How artificial intelligence is shaping religion in the 21st century

The humanoid robot AILA (artificial intelligence lightweight android) operates a switchboard during a demonstration by the German research centre for artificial intelligence at the CeBit computer fair in Hanover in 2013. Net photo.

Technology and artificial intelligence (AI) are fashioning how people interact with everything from food to healthcare – and so, too, for religion.

From electronic scriptures to robot priests, different faiths have absorbed new ideas from the world of technology to enhance mainstream religious practices.

Muslims across the world can download apps such as Muslim Pro, replete with daily prayer timetables, notifications for both sunrise and sunset, and an electronic compass pointing the way towards Mecca. Other apps automatically adjust fasting times during the month of Ramadan, depending on the location of a device.

In fact, Muslims are one of the most plugged-in religious communities due to the high concentration of young people aged between 16 and 30 across the Middle East and Asia. A survey by the Pew Research Center in 2017 showed that poorer Muslim-majority countries boast a large amount of people with smartphones. Fifty-seven percent of Palestinians own a smartphone, for example, just short of Germany’s 60 percent.

Developers in Japan went a step further last year, unveiling a robot priest programmed to conduct Buddhist rituals. Peppa the humanoid robot, replete with ceremonial dress, can perform a funeral ceremony for $462, cheaper than the $2,232 charged by a human priest to carry out the same task.

The relationship between technology and religion has not always been straightforward. According to Dr Beth Singler, researcher at The Faraday Institute for Science and Religion, religions grapple with technology in three stages – rejection, adoption and adaption.

Speaking to CNBC, she said that the initial reaction by religious institutions “can often be negative, but technology soon becomes ubiquitous and part of the mainstream.”

Faith leaders are increasingly concerned about morality and the ethics behind creating human-like machines. Social media’s addictive nature and the use of sexbots are just two examples of the misgivings they have.

“There is concern over what it means to be a person using artificial intelligence, whether that affects our specialness or not,” said Dr Singler.

The stereotypical image of killer robots, especially in cinema, has skewed the debate on what AI really means in practice for religion.

But, for Singler, chatbots and algorithms are the real face of AI in religion.

“Algorithms are more concerning than the image of a Terminator-like robot,” she said. “The effect it has on people’s lives, such as determining the amount you pay for a mortgage, are small changes that accumulate to big changes.”

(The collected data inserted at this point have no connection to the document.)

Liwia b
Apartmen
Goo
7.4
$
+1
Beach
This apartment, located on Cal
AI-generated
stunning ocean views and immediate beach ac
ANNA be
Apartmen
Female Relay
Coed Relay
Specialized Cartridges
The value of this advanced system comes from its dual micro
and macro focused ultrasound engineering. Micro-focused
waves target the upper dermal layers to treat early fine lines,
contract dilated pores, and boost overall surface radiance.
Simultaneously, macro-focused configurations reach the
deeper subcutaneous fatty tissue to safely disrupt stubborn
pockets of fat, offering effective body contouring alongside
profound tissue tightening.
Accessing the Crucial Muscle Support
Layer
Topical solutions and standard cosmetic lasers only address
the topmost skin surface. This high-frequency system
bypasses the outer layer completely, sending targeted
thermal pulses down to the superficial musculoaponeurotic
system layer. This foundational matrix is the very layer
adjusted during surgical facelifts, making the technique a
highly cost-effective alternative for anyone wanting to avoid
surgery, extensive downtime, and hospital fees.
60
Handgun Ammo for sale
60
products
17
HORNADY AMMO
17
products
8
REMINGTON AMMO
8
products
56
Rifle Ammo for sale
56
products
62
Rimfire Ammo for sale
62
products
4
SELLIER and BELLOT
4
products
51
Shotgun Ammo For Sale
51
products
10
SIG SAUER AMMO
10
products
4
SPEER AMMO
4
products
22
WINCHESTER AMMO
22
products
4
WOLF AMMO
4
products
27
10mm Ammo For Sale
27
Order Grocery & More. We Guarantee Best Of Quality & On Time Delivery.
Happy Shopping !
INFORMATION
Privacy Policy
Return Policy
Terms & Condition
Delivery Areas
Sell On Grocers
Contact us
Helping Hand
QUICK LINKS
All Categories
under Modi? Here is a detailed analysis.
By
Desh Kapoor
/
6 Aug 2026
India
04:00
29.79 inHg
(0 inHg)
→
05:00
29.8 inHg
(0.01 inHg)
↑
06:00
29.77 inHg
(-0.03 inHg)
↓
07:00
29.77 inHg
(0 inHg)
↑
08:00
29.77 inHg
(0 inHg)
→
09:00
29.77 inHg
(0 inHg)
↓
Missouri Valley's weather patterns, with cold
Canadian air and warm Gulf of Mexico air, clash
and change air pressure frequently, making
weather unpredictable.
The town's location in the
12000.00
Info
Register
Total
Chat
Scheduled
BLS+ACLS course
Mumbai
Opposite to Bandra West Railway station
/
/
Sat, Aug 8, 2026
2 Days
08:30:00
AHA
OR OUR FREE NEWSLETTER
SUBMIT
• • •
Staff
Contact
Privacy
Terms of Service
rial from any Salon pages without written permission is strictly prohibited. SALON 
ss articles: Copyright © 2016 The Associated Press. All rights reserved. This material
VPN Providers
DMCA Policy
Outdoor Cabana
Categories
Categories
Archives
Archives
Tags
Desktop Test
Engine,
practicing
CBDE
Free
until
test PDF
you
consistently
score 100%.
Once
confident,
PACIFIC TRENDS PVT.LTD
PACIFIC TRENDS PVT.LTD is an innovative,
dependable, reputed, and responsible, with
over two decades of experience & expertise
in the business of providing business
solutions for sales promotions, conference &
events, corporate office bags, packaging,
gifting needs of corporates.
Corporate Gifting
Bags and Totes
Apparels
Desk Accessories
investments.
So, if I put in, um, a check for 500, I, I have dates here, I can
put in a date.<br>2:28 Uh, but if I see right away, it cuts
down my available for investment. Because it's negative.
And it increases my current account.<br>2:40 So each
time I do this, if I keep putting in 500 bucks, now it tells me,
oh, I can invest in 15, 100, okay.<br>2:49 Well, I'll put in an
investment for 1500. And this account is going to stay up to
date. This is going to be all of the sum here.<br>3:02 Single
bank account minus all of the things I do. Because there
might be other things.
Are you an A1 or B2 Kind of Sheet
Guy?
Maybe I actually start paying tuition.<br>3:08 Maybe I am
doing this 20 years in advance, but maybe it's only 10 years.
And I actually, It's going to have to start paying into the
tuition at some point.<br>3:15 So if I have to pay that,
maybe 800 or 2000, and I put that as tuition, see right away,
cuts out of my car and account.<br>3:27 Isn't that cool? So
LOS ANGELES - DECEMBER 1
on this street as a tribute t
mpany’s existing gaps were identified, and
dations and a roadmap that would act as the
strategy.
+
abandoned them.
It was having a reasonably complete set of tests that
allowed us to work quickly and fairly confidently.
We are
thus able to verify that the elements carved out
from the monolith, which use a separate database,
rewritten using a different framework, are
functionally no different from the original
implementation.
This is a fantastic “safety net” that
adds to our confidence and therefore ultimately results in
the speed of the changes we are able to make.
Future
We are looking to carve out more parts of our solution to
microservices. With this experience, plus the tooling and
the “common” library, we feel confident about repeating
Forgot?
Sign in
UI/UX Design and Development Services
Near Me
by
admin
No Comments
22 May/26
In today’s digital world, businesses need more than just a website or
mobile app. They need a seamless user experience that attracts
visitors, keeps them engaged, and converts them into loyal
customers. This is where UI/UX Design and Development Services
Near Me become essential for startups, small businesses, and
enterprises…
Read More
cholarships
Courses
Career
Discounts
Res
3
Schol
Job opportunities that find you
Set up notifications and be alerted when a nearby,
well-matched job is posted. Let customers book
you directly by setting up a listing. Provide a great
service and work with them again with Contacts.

Algorithms and bots wield a hand in not only what we see, but what information we interact with and who we choose to talk to.

Followers of Catholicism can plug into the Confession Chatbot app to interact in a life-like two-way conversation with a bot. While it could potentially remove embarrassment in confessing a person’s innermost secrets and guilt, where those interactions end up remains a concern in light of the Facebook-Cambridge Analytica scandal.      Agencies

Five hundred years after the Protestant Reformation, robot priest BlessU-2 was built for the small German town of Wittenberg last year to mark the anniversary of Martin Luther’s religious revolution in Europe. Local priest Stephan Krebs told The Guardian newspaper that despite BlessU-2 ability to recite bibilical verses and offer pre-composed prayers, a robot could “never substitute for pastoral care.” Singler, too, believes that “robots are not the next stage of priesthood.”

Professor Stephen Hawking and Tesla CEO Elon Musk have voiced concerns over the potential threat mankind faces should AI recognize its full potential, raising the question of whether robots could develop a conscience.

Singler questioned on the idea that robots could develop the human-like ability to choose their own religion one day.

“It says a lot more about us that we consider the question. In our narratives about the topic (of whether robots can be conscious beings), the idea of ‘testing’ is central,” she said.

The desire to attach human characteristics to objects, akin to the nostalgia felt between a person and their old phone or pet, is at the heart of knowing whether robots will ever have their own conscience.

“It’s our own minds filling in the gaps which ultimately lead to anthropomorphism.”